= Exercise =
What follows is a set of entries. Repeat them exactly, but not their pictures.

(Saved entries)
========
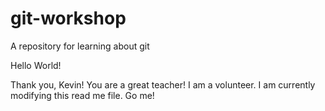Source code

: # git-workshop
A repository for learning about git


Hello World!

Thank you, Kevin! You are a great teacher!
I am a volunteer. I am currently modifying this read me file. Go me!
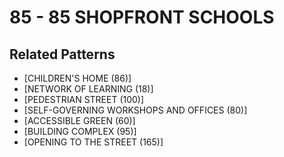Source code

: # 85 - 85 SHOPFRONT SCHOOLS

## Related Patterns

- [CHILDREN'S HOME (86)]
- [NETWORK OF LEARNING (18)]
- [PEDESTRIAN STREET (100)]
- [SELF-GOVERNING WORKSHOPS AND OFFICES (80)]
- [ACCESSIBLE GREEN (60)]
- [BUILDING COMPLEX (95)]
- [OPENING TO THE STREET (165)]
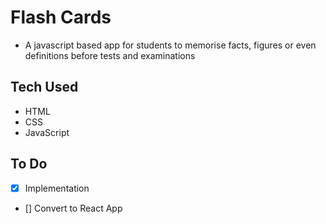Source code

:# Flash Cards

- A javascript based app for students to memorise facts, figures or even definitions before tests and examinations

## Tech Used
* HTML
* CSS
* JavaScript

## To Do
* [x] Implementation
* [] Convert to React App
========
= Solution for this task =
Source code

: # git-workshop
A repository for learning about git


Hello World!

Thank you, Kevin! You are a great teacher!
I am a volunteer. I am currently modifying this read me file. Go me!
Source code

: # 85 - 85 SHOPFRONT SCHOOLS

## Related Patterns

- [CHILDREN'S HOME (86)]
- [NETWORK OF LEARNING (18)]
- [PEDESTRIAN STREET (100)]
- [SELF-GOVERNING WORKSHOPS AND OFFICES (80)]
- [ACCESSIBLE GREEN (60)]
- [BUILDING COMPLEX (95)]
- [OPENING TO THE STREET (165)]
Source code

:# Flash Cards

- A javascript based app for students to memorise facts, figures or even definitions before tests and examinations

## Tech Used
* HTML
* CSS
* JavaScript

## To Do
* [x] Implementation
* [] Convert to React App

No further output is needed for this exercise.